HEALTHCARE & MEDICARE

Why “time to value” is the No. 1 metric healthcare AI customers care about

Digital health funding has remained steady this year, with artificial intelligence startups increasingly receiving a larger share of venture capital funding. In the first half of this year, AI-focused startups received the majority of venture capital investment in digital health, with 62% of all venture capital investment in the space going to companies using AI to automate documents, accelerate drug discovery, improve diagnostics, and increase patient engagement.

Vig Chandramouli, partner at Oak HC/FT, said investors remain highly focused on artificial intelligence’s ability to solve health care problems, but they are increasing their scrutiny of AI companies as new startups continue to flood the space.

He noted that customers also remain enthusiastic about AI, although this is more true for providers than for payers.

“I think payers are still learning about what is and isn't considered AI, and the legal definitions related to contracts are slowing down. But in the meantime, I think providers have been willing to innovate and experiment,” Chandramouli said.

As health systems deploy more and more AI pilots, he said, they are starting to prioritize real ROI in the short term — ideally six to nine months after go live. Chandramouli noted that this “time to value” metric is becoming the primary way to evaluate new AI companies.

He explained that AI solutions entering the market must demonstrate tangible savings, such as reduced nurse staffing costs or increased revenue, and they need to do so relatively quickly.

“For environmental striping solutions, I think the first version of many platforms was about burnout, reduced pajama time and positive feedback from providers.
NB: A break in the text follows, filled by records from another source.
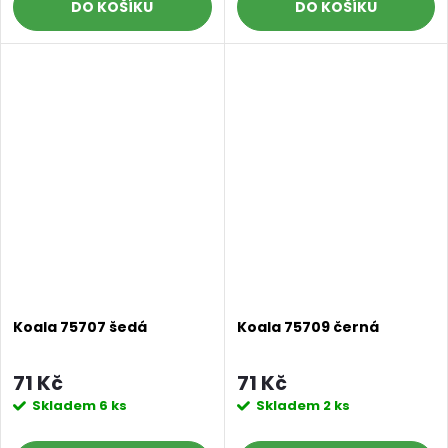
DO KOŠÍKU
DO KOŠÍKU
Koala 75707 šedá
Koala 75709 černá
71 Kč
71 Kč
Skladem
6 ks
Skladem
2 ks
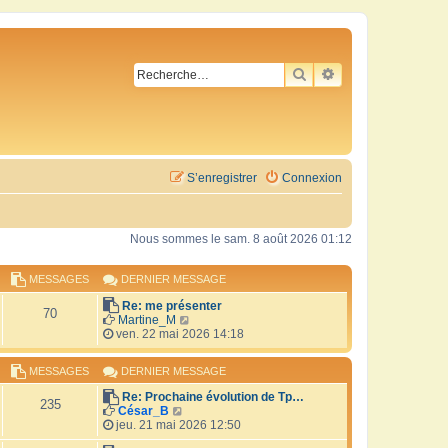
RECHERCHER
RECHERCHE AVA
S’enregistrer
Connexion
Nous sommes le sam. 8 août 2026 01:12
MESSAGES
DERNIER MESSAGE
Re: me présenter
70
V
Martine_M
o
ven. 22 mai 2026 14:18
i
r
MESSAGES
DERNIER MESSAGE
l
e
Re: Prochaine évolution de Tp…
d
235
V
César_B
e
o
jeu. 21 mai 2026 12:50
r
i
n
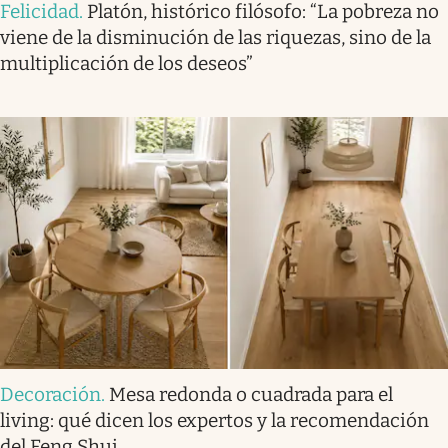
Felicidad
.
Platón, histórico filósofo: “La pobreza no
viene de la disminución de las riquezas, sino de la
multiplicación de los deseos”
Decoración
.
Mesa redonda o cuadrada para el
living: qué dicen los expertos y la recomendación
del Feng Shui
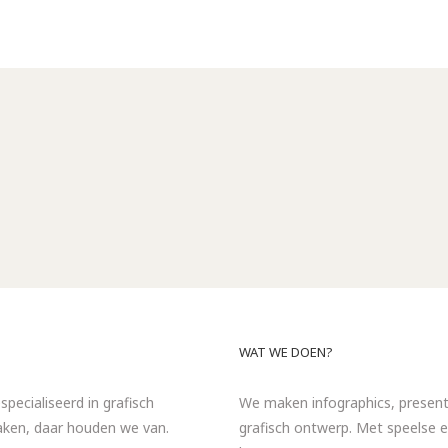
WAT WE DOEN?
specialiseerd in grafisch
We maken infographics, presentat
maken, daar houden we van.
grafisch ontwerp. Met speelse e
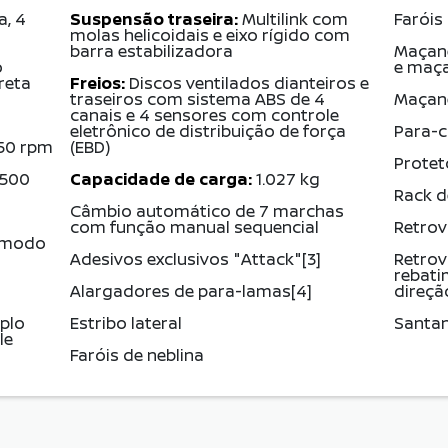
a, 4
Suspensão traseira:
Multilink com
Faróis
molas helicoidais e eixo rígido com
barra estabilizadora
Maçane
o
e maç
ireta
Freios:
Discos ventilados dianteiros e
traseiros com sistema ABS de 4
Maçane
canais e 4 sensores com controle
eletrônico de distribuição de força
Para-c
750 rpm
(EBD)
Protet
.500
Capacidade de carga:
1.027 kg
Rack d
Câmbio automático de 7 marchas
com função manual sequencial
Retrov
 modo
Adesivos exclusivos "Attack"[3]
Retrov
rebati
Alargadores de para-lamas[4]
direçã
plo
Estribo lateral
Santan
le
Faróis de neblina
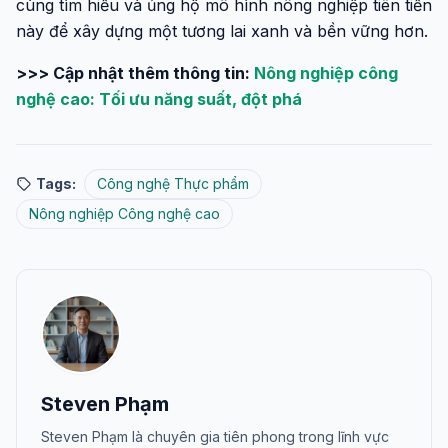
cùng tìm hiểu và ủng hộ mô hình nông nghiệp tiên tiến
này để xây dựng một tương lai xanh và bền vững hơn.
>>> Cập nhật thêm thông tin:
Nông nghiệp công
nghệ cao: Tối ưu năng suất, đột phá
Tags:
Công nghệ Thực phẩm
Nông nghiệp Công nghệ cao
Steven Phạm
Steven Phạm là chuyên gia tiên phong trong lĩnh vực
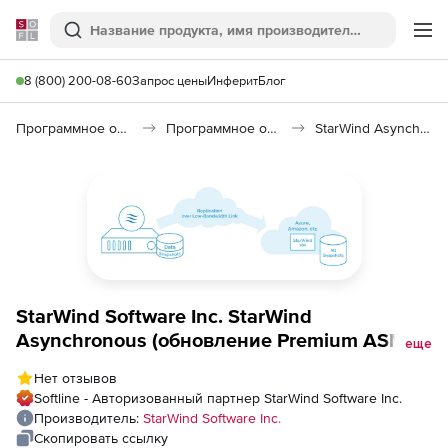
Softline
Поиск
Ме
8 (800) 200-08-60
Запрос цены
Инферит
Блог
Программное обеспечение для работы с файлами и дисками
Программное обеспечение для резервного копирования
StarWind Asynchronous
StarWind Software Inc. StarWind
Asynchronous (обновление Premium ASM),
еще
Standard to Premium ASM for StarWind
Нет отзывов
Cloud VTL Standard + Veeam Essentials
Softline - Авторизованный партнер StarWind Software Inc.
Enterprise
Производитель:
StarWind Software Inc.
Скопировать ссылку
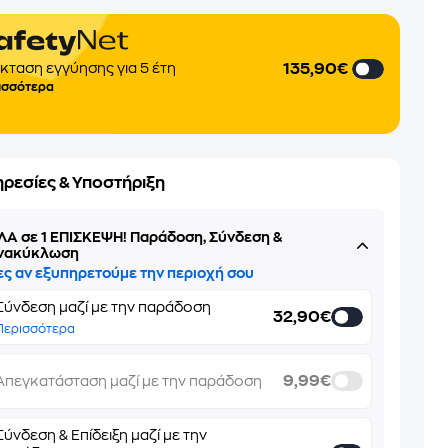
135,90€
κταση εγγύησης για 5 έτη
ισσότερα
ηρεσίες & Υποστήριξη
ΛΑ σε 1 ΕΠΙΣΚΕΨΗ! Παράδοση, Σύνδεση &
νακύκλωση
ες αν εξυπηρετούμε την περιοχή σου
Σύνδεση μαζί με την παράδοση
32,90€
Περισσότερα
9,99€
Απεγκατάσταση μαζί με την παράδοση
Σύνδεση & Επίδειξη μαζί με την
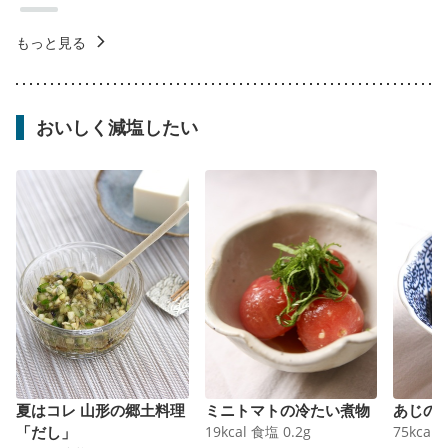
もっと見る
おいしく減塩したい
夏はコレ 山形の郷土料理
ミニトマトの冷たい煮物
あじの
「だし」
19
kcal
食塩
0.2
g
75
kcal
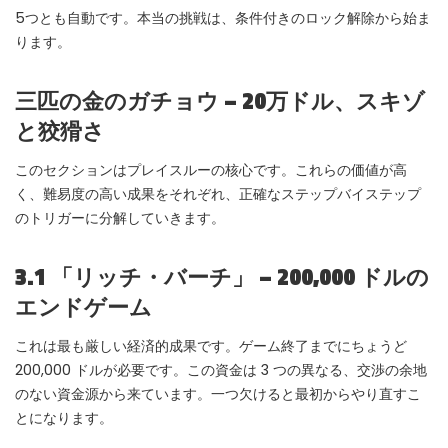
5つとも自動です。本当の挑戦は、条件付きのロック解除から始ま
ります。
三匹の金のガチョウ – 20万ドル、スキゾ
と狡猾さ
このセクションはプレイスルーの核心です。これらの価値が高
く、難易度の高い成果をそれぞれ、正確なステップバイステップ
のトリガーに分解していきます。
3.1 「リッチ・バーチ」 – 200,000 ドルの
エンドゲーム
これは最も厳しい経済的成果です。ゲーム終了までにちょうど
200,000 ドルが必要です。この資金は 3 つの異なる、交渉の余地
のない資金源から来ています。一つ欠けると最初からやり直すこ
とになります。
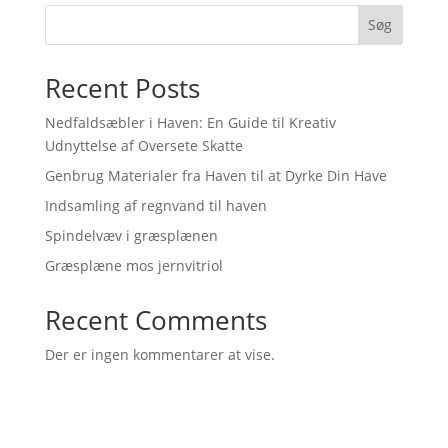
Søg
Recent Posts
Nedfaldsæbler i Haven: En Guide til Kreativ
Udnyttelse af Oversete Skatte
Genbrug Materialer fra Haven til at Dyrke Din Have
Indsamling af regnvand til haven
Spindelvæv i græsplænen
Græsplæne mos jernvitriol
Recent Comments
Der er ingen kommentarer at vise.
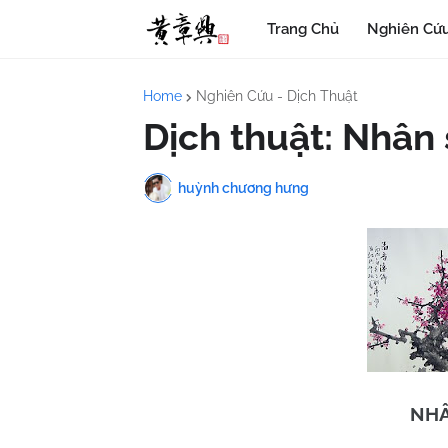
Trang Chủ
Nghiên Cứu
Home
Nghiên Cứu - Dịch Thuật
Dịch thuật: Nhân 
huỳnh chương hưng
NHÂ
As those contracts come up for renewal, the second version of the story is all about hard dollar ROI, and hard dollar ROI is in the front-end revenue cycle,” commented Chandramouli.

Now, health systems are telling AI companies to state “We might pay you X, but we want to see a return on that money within a year of deployment,” he added.
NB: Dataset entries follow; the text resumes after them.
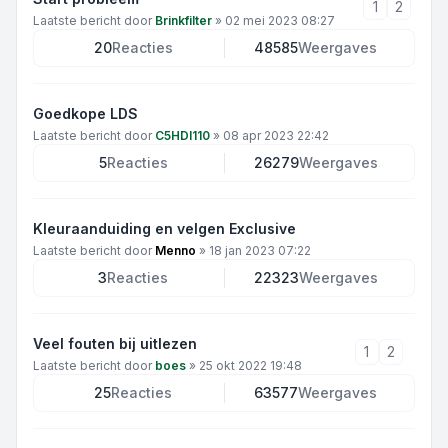
1
2
Laatste bericht door
Brinkfilter
»
02 mei 2023 08:27
20
Reacties
48585
Weergaves
Goedkope LDS
Laatste bericht door
C5HDI110
»
08 apr 2023 22:42
5
Reacties
26279
Weergaves
Kleuraanduiding en velgen Exclusive
Laatste bericht door
Menno
»
18 jan 2023 07:22
3
Reacties
22323
Weergaves
Veel fouten bij uitlezen
1
2
Laatste bericht door
boes
»
25 okt 2022 19:48
25
Reacties
63577
Weergaves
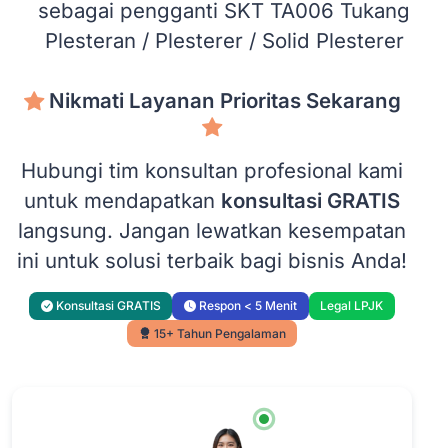
sebagai pengganti SKT TA006 Tukang
Plesteran / Plesterer / Solid Plesterer
Nikmati Layanan Prioritas Sekarang
Hubungi tim konsultan profesional kami
untuk mendapatkan
konsultasi GRATIS
langsung. Jangan lewatkan kesempatan
ini untuk solusi terbaik bagi bisnis Anda!
Konsultasi GRATIS
Respon < 5 Menit
Legal LPJK
15+ Tahun Pengalaman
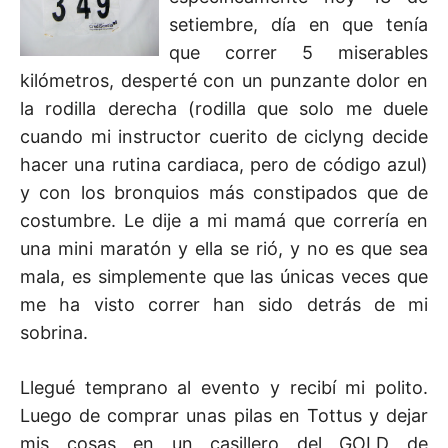
setiembre, día en que tenía
que correr 5 miserables
kilómetros, desperté con un punzante dolor en
la rodilla derecha (rodilla que solo me duele
cuando mi instructor cuerito de ciclyng decide
hacer una rutina cardiaca, pero de código azul)
y con los bronquios más constipados que de
costumbre. Le dije a mi mamá que correría en
una mini maratón y ella se rió, y no es que sea
mala, es simplemente que las únicas veces que
me ha visto correr han sido detrás de mi
sobrina.
Llegué temprano al evento y recibí mi polito.
Luego de comprar unas pilas en Tottus y dejar
mis cosas en un casillero del GOLD de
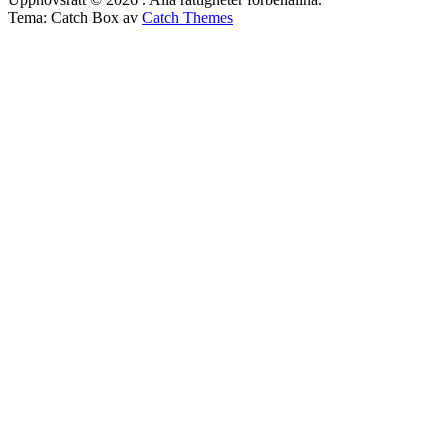
Tema: Catch Box av
Catch Themes
Rulla
upp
Gone are the days when startups could promise ROI in a few years, claims Chandramouli.

He noted that, in general, the buying process has changed since the pandemic. The main reason is that AI startups are increasingly putting fees at risk, tying their payments to the ROI achieved.
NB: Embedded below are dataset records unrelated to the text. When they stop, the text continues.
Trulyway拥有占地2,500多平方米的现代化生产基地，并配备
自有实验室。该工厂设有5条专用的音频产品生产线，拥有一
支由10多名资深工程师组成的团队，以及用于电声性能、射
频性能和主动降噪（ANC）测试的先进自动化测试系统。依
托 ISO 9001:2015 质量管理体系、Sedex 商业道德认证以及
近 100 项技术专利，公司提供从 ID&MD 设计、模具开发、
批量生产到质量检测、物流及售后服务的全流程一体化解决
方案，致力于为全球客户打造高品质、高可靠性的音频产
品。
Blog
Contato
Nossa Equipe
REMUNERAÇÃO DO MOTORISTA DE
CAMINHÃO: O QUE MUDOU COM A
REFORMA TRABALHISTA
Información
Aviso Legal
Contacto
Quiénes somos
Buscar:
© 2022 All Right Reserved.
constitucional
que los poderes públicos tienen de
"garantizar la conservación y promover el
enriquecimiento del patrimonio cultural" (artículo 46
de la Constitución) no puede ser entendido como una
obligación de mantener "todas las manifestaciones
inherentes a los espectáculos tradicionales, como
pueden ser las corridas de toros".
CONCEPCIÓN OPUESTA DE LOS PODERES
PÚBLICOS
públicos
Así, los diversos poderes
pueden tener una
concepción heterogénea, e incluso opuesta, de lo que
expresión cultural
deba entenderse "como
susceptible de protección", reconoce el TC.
“People who are convinced that they can drive ROI are putting their fees at risk. Because if you really do the math, option A is to do a pilot, invest a lot of internal resources, for about a year, and then it might convert — or you just give it to them for free until you hit the ROI cliff,” explains Chandramouli.

He noted that health systems are more than willing to participate in such arrangements because the pain points are so acute. From his perspective, provider organizations are most interested in AI tools to improve nurse staffing, documentation and circulation processes.

These organizations, especially mid-tier systems, are prioritizing quick pilots that solve immediate problems, Chandramouli said.

Ultimately, he believes the next phase of digital health investing will be defined not by the companies with the flashiest AI, but by those that can deliver measurable value in months rather than years.